„Ich fisch mir halt Flaschen raus“

Geschäftsideen unserer Zonis. Heute: die Pritzwalker Panscherei. Ein Wahrheit-Interview mit dem ostdeutschen Restalkohol-Experten Armin Löffler aus dem Landkreis Prignitz

taz: Herr Löffler, was machen Sie da gerade?

Armin Löffler: Ich arbeite.

Und woran, wenn man fragen darf, arbeiten Sie? Momentan sehen wir Sie mit einem Arm in einem Altglascontainer auf dem Parkplatz eines Supermarkts im Einzugsbereich der Stadt Pritzwalk herumrühren.
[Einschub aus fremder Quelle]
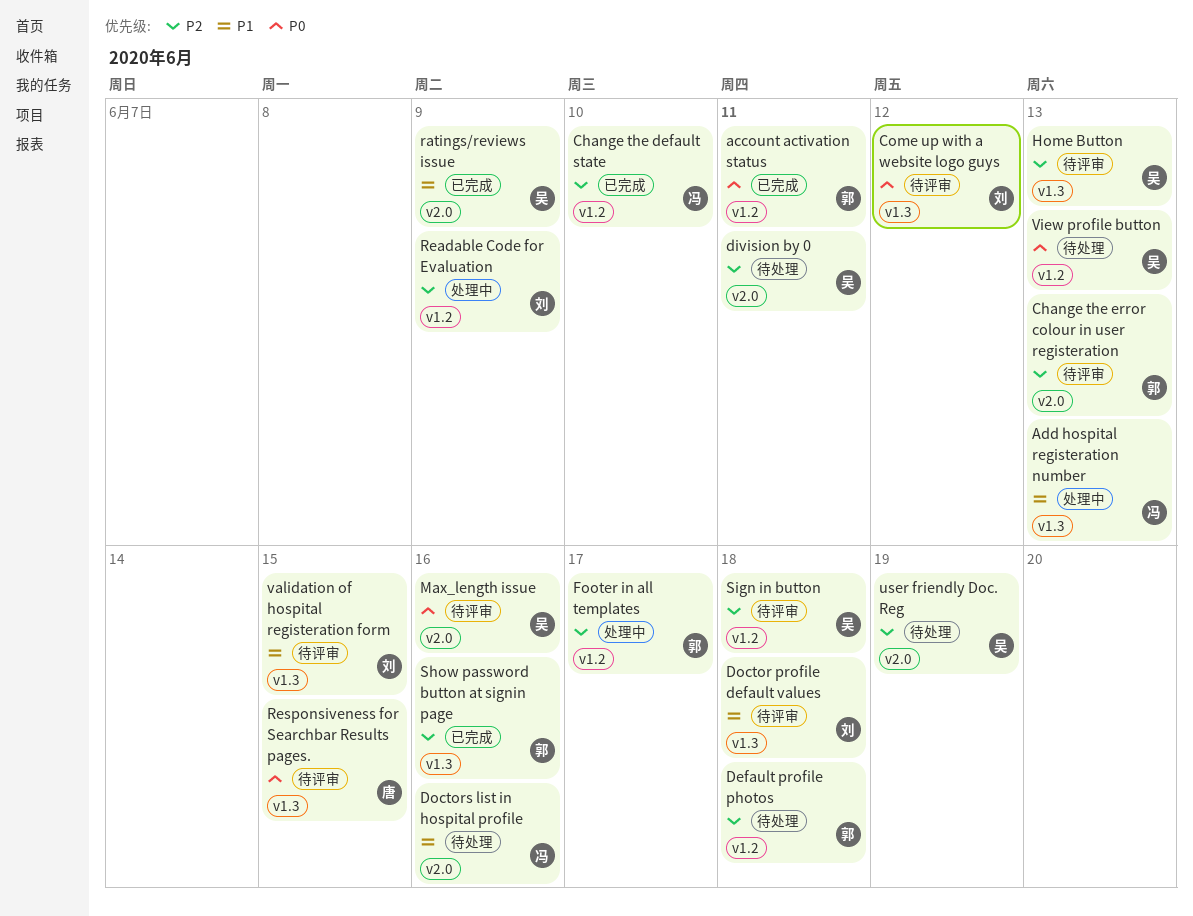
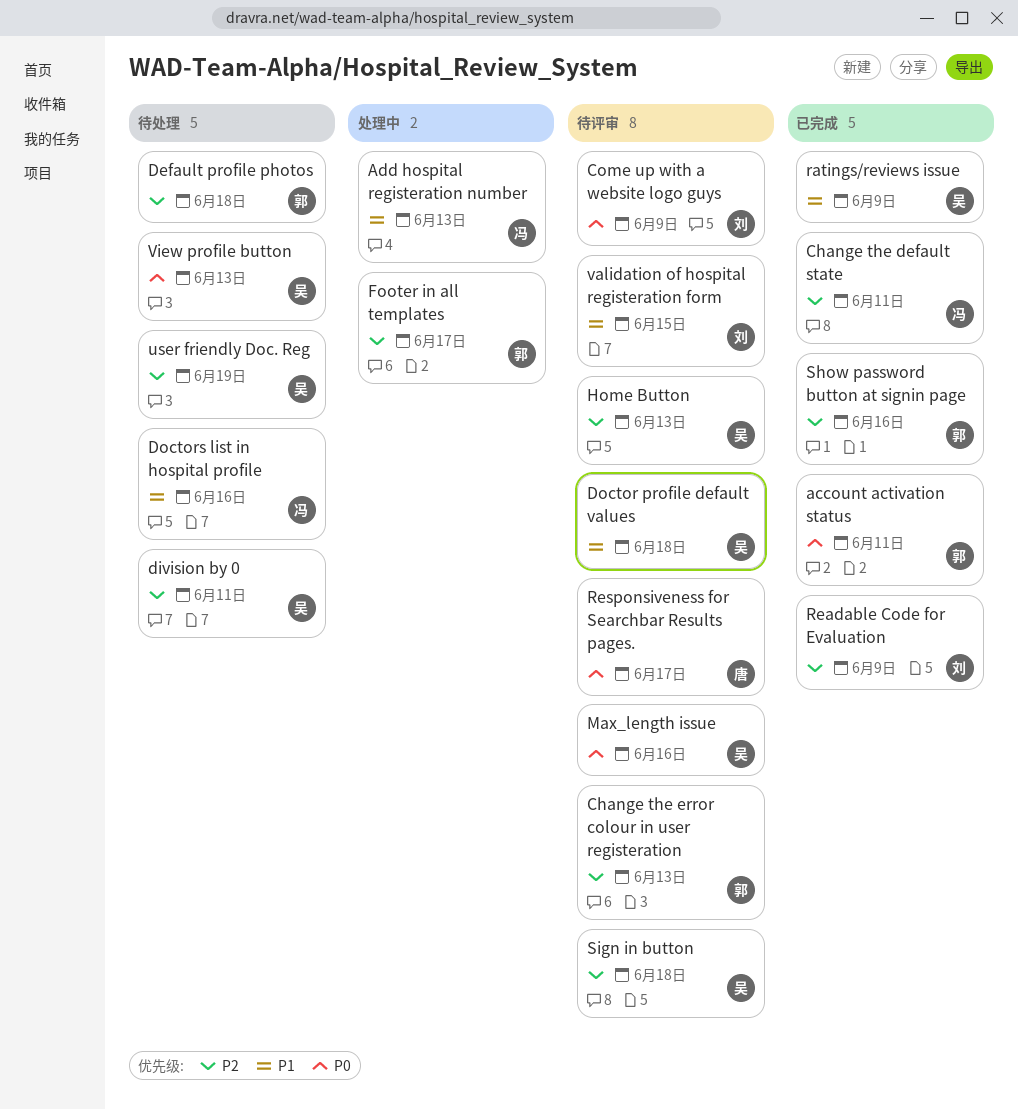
Change the default state, due: Jun 10 -> Jun 11
Come up with a website logo guys, due: Jun 12 -> Jun 9
Doctor profile default values, owner: 刘 -> 吴
Readable Code for Evaluation, status: 处理中 -> 已完成
Responsiveness for Searchbar Results pages., due: Jun 15 -> Jun 17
Ich angele mir da halt Flaschen raus, und wenn noch was drinne ist, kippe ich die Reste zusammen und verkaufe das Gesöff dann privat als Schnaps, für zwei Euro den Liter. Ich nenne den Fuselverschnitt „Pritzi“. Hier in Pritzwalk geht das Zeug weg wie warme Semmeln. Die Leute reißen mir die damit gefüllten Ampullen förmlich aus der Hand.

Und was sagt das Gesundheitsamt dazu?

Welches Gesundheitsamt?

Das von Pritzwalk.

Weiß der Deibel.

Und andere Behörden? Haben Sie Ihr Gewerbe überhaupt ordentlich angemeldet bei einem Amt?

Sie sind wohl so ’n ganz Schlauer aus dem Westen.

Mag schon sein. Sie bluten übrigens an der Hand.

(Löffler betrachtet seine blutende rechte Hand, die er aus dem Einwurfschacht des Containers gezogen hat): Stimmt. Das kommt halt von den Scherben. Aber Scherben bringen Glück, Meister! Ohne Fleiß kein Preis! Da sind nun mal verteufelt viele Scherben drin in so ’m Container. Dienst ist Dienst, und Schnaps ist Schnaps.

Wie viel Liter „Pritzi“ zapfen Sie hier täglich ab?

Das kommt darauf an. Über das Weihnachts- und Silvestergeschäft im gesamten Landkreis Prignitz kann ich mich nicht beklagen. Da haben die Leute teilweise halbvolle und zudem noch zugeschraubte oder wiederverkorkte Buddeln eingeworfen. Jetzt im Frühjahr ist der Nachschub zwar geringer geworden, aber ich habe ein Bohrgerät konstruiert, das mir unabhängig von jeder Saison den stetigen Zufluss aus dem alkoholischen Bodensatz der gängigen Altglasbehälter beschert. Von ganz unten.

Sind Ihre Kunden denn zufrieden mit dem Angebot?

Es hat, das will ich nicht verhehlen, anfangs zahlreiche Tote gegeben. Mittlerweile hat sich die Zahl derer, die an einem Cocktail aus meiner Brauerei gestorben sind, auf durchschnittlich 30 bis 40 Personen jährlich eingependelt.

Und Sie selbst? Gefällt Ihnen Ihr Job?

Das ist kein Job, das ist eine Lebensaufgabe. Und sie gefällt mir, wenn ich ehrlich sein soll, besser als Ihre schiefe Visage.

Dieses Kompliment können wir zurückgeben. Machen Sie’s gut, Herr Löffler! Kopf hoch!